> _Directions_
Reproduce the text of the listing below word for word, leaving out the pictures.

▬▬▬

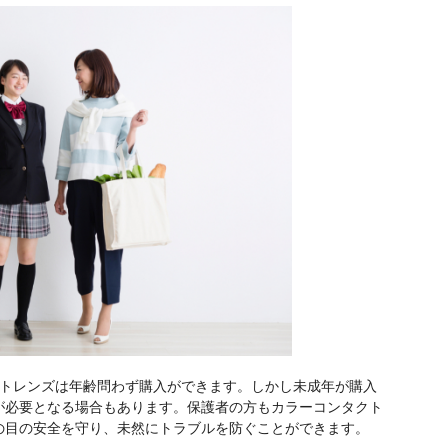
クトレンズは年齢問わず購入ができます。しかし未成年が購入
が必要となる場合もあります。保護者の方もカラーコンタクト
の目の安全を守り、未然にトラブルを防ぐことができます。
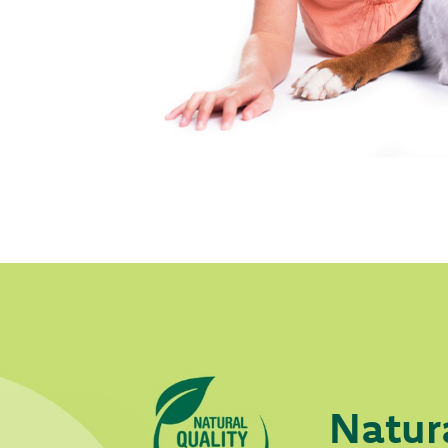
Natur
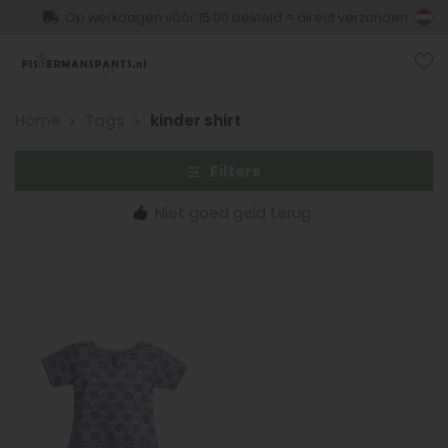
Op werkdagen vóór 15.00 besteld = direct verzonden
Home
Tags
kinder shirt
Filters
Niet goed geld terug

▬▬▬

> _Written response_
クトレンズは年齢問わず購入ができます。しかし未成年が購入
が必要となる場合もあります。保護者の方もカラーコンタクト
の目の安全を守り、未然にトラブルを防ぐことができます。
Natur
Op werkdagen vóór 15.00 besteld = direct verzonden
Home
Tags
kinder shirt
Filters
Niet goed geld terug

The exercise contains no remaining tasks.